Base class for set samplers.

A set sampler samples a weighted set of tokens from a the vocabulary of a target potential.

Given a context of tokens \(x_1, \ldots, x_{n-1}\) in the target potential's vocabulary and a sampled set of tokens \(S \subseteq \textsf{target.vocab_eos}\), the log-weight associated with each token \(x_n\) must correspond to:

\[ \textsf{target.logw_next}(x_n | x_1, \ldots, x_{n-1}) - \log \Pr(x_n \in S) \]

where \(\Pr(x_n \in S)\) is the probability the token was included in a sampled set.

Attributes:

Name Type Description
target Potential

The target potential with respect to which the set's weights are computed.

Source code in genlm/control/sampler/set.py
class SetSampler(ABC):
    """Base class for set samplers.

    A set sampler samples a weighted set of tokens from a the vocabulary of a `target` potential.

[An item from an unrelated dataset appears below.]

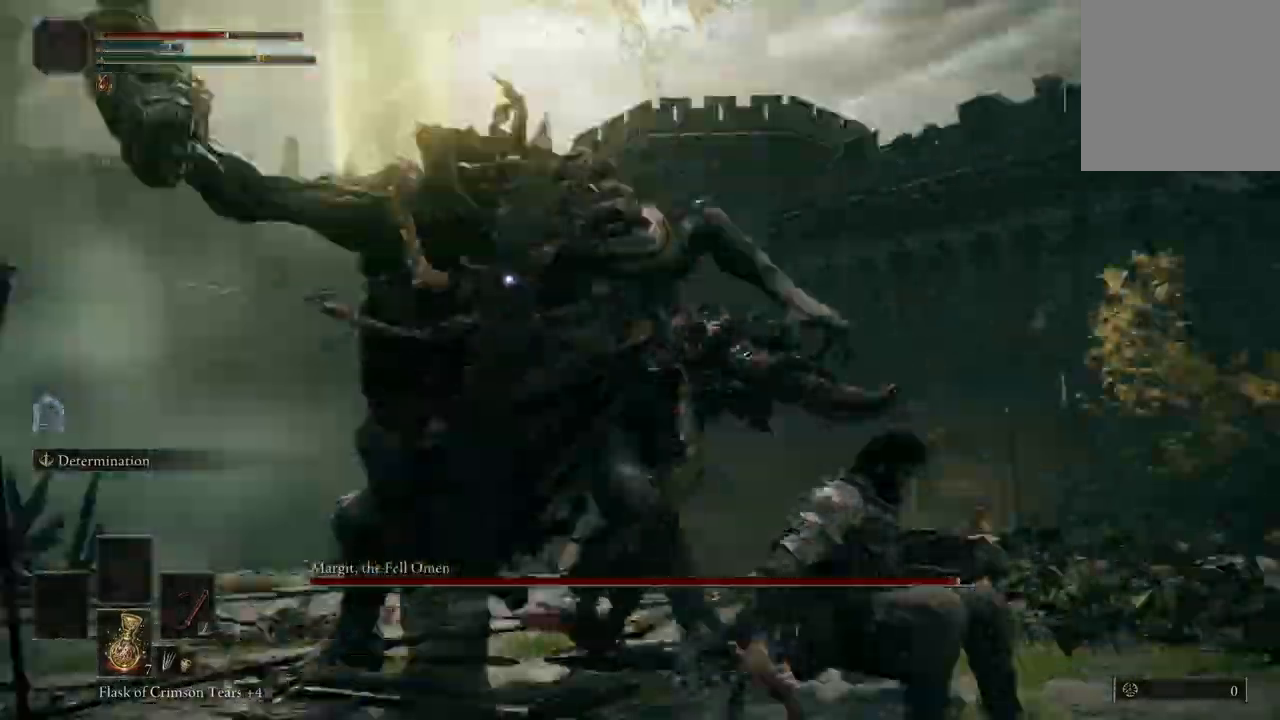
{"buttons": [], "left_stick": "up-right", "right_stick": "center"}
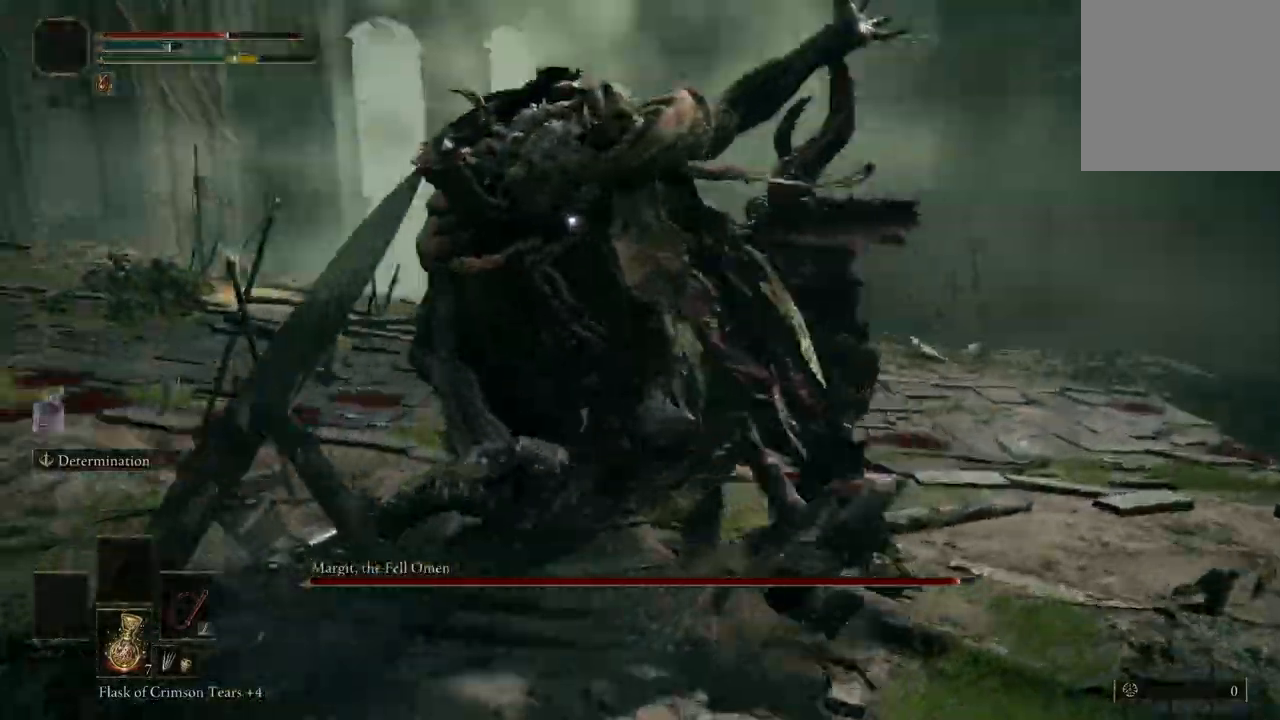
{"buttons": [], "left_stick": "center", "right_stick": "center", "events": [[167, "left_stick", "up"], [200, "L2", "down"], [367, "L2", "up"], [433, "left_stick", "center"]]}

    Given a context of tokens $x_1, \\ldots, x_{n-1}$ in the target potential's vocabulary and a sampled set of tokens $S \\subseteq \\textsf{target.vocab_eos}$,
    the log-weight associated with each token $x_n$ must correspond to:

    $$
        \\textsf{target.logw_next}(x_n | x_1, \\ldots, x_{n-1}) - \\log \\Pr(x_n \\in S)
    $$

    where $\\Pr(x_n \\in S)$ is the probability the token was included in a sampled set.

    Attributes:
        target (Potential): The target potential with respect to which the set's weights are computed.
    """

    def __init__(self, target):
        self.target = target

    @abstractmethod
    async def sample_set(self, context):
        """Sample a weighted set of tokens from the target potential's vocabulary."""
        pass  # pragma: no cover

    async def cleanup(self):
        pass  # pragma: no cover

sample_set(context) abstractmethod async

Sample a weighted set of tokens from the target potential's vocabulary.

Source code in genlm/control/sampler/set.py
@abstractmethod
async def sample_set(self, context):
    """Sample a weighted set of tokens from the target potential's vocabulary."""
    pass  # pragma: no cover

TrieSetSampler

Bases: SetSampler

TrieSetSampler is a specialized set sampler that utilizes a trie data structure to efficiently sample a weighted set of tokens.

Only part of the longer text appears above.